Moody’s downgrades Canadian banks’ credit ratings

Moodys_Investors_Service_logoIn its Monday downgrading of Canadian banks’ credit ratings, Moody’s said that rising consumer debt and high home prices could result in problems for financial institutions if the economy takes a turn for the worst.

Moody’s said that it had voiced concerns based on a rising consumer debt load that outpaced income gains. As of Sept. 30, Canadian household debt-to-income ratio reached 165 percent, a significant increase from 137 percent in June 2007, according to the Los Angeles Times.

“Growth in consumer debt has been driven by rising house prices, which have increased by approximately 20 percent since November 2007,” Moody’s said, the Los Angeles Timesreports.

Canada’s banks are rated second among the world’s financial institutions after Singapore. The banks affected, including the Bank of Montreal, Caisse Central Desjardins, the Canadian Imperial Bank of Commerce, the National Bank of Canada and Toronto-Dominion Bank, still have excellent credit ratings.

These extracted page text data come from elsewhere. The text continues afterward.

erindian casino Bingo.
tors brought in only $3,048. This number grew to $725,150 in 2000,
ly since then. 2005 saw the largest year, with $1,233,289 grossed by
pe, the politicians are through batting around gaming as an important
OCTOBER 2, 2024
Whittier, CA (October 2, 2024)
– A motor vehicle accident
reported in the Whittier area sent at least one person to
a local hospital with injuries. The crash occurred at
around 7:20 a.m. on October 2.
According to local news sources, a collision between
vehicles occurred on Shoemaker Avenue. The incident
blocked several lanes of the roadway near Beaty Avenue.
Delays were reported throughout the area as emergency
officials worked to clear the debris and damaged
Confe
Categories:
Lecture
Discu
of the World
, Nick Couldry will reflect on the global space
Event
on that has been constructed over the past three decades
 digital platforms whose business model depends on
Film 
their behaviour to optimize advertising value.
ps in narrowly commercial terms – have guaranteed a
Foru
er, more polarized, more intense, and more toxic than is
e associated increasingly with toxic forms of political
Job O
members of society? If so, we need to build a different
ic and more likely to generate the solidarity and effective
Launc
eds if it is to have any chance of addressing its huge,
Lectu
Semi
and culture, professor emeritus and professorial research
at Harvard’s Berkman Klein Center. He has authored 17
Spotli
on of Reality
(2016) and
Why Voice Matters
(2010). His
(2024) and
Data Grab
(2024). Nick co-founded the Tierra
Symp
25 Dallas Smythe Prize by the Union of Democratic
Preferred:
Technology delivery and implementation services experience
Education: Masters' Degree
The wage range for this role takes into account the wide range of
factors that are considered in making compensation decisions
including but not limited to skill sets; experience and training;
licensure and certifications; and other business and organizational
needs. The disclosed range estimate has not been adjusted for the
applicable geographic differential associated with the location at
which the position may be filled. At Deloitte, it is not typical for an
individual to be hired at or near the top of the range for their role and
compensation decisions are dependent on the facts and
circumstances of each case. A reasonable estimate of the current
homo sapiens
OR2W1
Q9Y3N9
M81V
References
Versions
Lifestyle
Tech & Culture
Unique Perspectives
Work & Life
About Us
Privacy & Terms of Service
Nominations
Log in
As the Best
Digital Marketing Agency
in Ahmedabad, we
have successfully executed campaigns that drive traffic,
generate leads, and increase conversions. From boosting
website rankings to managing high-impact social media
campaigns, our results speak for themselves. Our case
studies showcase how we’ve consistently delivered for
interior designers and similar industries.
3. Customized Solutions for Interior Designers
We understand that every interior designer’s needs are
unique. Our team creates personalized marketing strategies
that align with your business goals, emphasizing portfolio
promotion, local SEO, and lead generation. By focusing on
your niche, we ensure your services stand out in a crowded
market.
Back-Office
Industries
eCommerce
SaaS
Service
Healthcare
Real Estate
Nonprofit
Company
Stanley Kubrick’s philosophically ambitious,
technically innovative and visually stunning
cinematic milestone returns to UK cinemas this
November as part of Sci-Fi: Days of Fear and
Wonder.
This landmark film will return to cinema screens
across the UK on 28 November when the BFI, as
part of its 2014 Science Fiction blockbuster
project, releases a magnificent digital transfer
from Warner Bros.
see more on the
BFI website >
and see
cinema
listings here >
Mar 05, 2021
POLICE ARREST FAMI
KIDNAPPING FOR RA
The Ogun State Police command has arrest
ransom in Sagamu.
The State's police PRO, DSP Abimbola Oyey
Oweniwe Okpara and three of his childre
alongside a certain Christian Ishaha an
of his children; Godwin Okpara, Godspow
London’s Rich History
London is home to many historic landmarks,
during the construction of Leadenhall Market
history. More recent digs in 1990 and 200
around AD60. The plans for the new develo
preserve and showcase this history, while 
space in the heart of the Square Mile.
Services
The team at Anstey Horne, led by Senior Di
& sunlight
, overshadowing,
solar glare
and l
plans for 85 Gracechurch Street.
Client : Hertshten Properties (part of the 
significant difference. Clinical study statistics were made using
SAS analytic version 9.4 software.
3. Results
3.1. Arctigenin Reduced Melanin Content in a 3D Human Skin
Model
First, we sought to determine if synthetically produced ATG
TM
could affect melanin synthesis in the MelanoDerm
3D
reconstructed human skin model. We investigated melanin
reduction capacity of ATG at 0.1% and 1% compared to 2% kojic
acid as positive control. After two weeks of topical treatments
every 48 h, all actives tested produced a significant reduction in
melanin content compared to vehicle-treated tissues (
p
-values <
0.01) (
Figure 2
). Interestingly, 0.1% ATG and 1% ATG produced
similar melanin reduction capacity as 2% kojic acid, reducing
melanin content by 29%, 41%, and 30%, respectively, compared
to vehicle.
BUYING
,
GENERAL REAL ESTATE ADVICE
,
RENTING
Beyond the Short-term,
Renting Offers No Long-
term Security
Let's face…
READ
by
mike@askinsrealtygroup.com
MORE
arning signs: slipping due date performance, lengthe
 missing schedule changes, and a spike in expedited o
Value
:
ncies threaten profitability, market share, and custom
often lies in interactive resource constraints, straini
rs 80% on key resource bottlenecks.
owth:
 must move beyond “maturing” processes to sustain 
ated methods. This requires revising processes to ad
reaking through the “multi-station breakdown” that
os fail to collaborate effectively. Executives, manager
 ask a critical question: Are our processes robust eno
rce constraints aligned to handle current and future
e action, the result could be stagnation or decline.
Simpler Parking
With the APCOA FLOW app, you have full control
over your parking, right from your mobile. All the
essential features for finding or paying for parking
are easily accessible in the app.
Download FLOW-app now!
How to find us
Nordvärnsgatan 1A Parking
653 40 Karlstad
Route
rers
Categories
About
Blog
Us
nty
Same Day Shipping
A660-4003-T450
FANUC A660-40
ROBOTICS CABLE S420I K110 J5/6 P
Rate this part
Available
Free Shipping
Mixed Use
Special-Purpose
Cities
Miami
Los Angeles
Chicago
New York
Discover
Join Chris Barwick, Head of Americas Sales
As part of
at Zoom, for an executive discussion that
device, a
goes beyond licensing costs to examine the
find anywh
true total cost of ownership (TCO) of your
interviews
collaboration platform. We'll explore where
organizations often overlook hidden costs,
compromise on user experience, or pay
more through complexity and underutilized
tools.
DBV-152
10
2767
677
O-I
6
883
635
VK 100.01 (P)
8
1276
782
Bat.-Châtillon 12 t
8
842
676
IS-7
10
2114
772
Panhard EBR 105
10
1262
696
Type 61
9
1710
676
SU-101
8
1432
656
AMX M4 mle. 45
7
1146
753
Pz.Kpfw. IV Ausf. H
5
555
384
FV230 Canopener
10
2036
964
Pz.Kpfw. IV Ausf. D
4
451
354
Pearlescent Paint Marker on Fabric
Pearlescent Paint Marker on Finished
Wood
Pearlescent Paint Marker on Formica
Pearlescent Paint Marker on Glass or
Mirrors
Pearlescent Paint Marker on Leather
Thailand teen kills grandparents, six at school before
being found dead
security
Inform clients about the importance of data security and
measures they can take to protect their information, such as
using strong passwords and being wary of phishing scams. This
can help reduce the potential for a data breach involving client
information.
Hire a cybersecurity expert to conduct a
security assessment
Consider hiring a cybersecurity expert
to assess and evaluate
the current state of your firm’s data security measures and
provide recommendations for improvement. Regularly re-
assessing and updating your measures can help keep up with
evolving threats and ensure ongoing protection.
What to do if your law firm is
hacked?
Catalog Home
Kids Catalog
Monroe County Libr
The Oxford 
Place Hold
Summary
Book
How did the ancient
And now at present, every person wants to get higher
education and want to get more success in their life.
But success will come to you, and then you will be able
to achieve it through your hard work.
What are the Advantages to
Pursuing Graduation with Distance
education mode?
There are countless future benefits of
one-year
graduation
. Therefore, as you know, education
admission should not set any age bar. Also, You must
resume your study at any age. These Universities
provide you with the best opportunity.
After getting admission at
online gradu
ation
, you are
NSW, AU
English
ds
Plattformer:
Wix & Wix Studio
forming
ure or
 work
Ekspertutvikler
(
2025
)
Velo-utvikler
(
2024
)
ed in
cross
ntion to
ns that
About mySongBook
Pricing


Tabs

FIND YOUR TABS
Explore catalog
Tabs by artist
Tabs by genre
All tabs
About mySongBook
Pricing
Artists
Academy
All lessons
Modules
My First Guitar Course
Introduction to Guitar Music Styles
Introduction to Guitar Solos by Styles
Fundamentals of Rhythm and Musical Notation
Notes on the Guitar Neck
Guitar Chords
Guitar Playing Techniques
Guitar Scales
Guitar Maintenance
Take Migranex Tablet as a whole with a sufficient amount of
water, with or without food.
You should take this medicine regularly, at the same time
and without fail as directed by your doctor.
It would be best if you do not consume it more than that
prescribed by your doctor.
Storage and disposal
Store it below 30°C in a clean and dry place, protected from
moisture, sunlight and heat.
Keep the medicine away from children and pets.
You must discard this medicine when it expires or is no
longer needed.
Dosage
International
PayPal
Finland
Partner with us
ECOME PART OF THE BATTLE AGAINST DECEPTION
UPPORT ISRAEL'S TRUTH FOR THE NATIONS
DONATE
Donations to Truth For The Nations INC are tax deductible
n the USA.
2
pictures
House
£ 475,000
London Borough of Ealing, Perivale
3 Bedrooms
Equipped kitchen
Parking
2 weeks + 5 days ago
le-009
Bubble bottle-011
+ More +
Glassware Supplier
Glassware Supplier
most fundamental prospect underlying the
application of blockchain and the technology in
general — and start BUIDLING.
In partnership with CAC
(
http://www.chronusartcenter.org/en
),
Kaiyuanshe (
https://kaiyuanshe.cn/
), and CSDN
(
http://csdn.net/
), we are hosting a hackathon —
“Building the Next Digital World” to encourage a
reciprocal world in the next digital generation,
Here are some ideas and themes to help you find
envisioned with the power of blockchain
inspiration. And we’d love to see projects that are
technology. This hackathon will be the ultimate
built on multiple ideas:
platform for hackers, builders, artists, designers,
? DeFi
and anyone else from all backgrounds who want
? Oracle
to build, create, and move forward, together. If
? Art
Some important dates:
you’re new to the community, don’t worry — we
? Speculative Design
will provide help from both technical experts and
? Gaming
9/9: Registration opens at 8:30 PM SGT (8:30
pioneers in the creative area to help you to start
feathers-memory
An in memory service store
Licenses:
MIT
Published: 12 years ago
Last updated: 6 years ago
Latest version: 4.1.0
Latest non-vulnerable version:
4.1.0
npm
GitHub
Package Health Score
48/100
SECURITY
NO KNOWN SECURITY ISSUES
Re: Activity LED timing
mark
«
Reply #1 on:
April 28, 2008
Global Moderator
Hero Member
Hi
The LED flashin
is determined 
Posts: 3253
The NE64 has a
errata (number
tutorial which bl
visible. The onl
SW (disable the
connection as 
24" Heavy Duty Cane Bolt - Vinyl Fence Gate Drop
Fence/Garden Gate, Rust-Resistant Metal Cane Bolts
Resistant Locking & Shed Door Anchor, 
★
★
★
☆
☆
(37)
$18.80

Canada’s housing market was able to pull through the global recession after the financial crisis, but Moody’s said the Canadian economy has been struggling and that several banks have substantial exposure to “volatile capital markets businesses,” according to the Los Angeles Times.

Moody’s also said that many Canadian banks rely on confidence-sensitive wholesale funding, which carries little public disclosure and would increase their vulnerability to market shocks.

“The rating agency believes the global trend towards imposing losses on junior creditors in the context of future bank resolutions reduces the predictability of such support being provided to the sub-debt holders of the large Canadian banks given the Canadian regulators’ broad legislated resolution powers,” Moody’s said, the Los Angeles Times reports. “The removal of support for subordinated debt is consistent with recent actions we’ve taken elsewhere, including in many European countries, reflecting the increased likelihood that sub-debt holders would be subject to burden sharing in the even support was required.”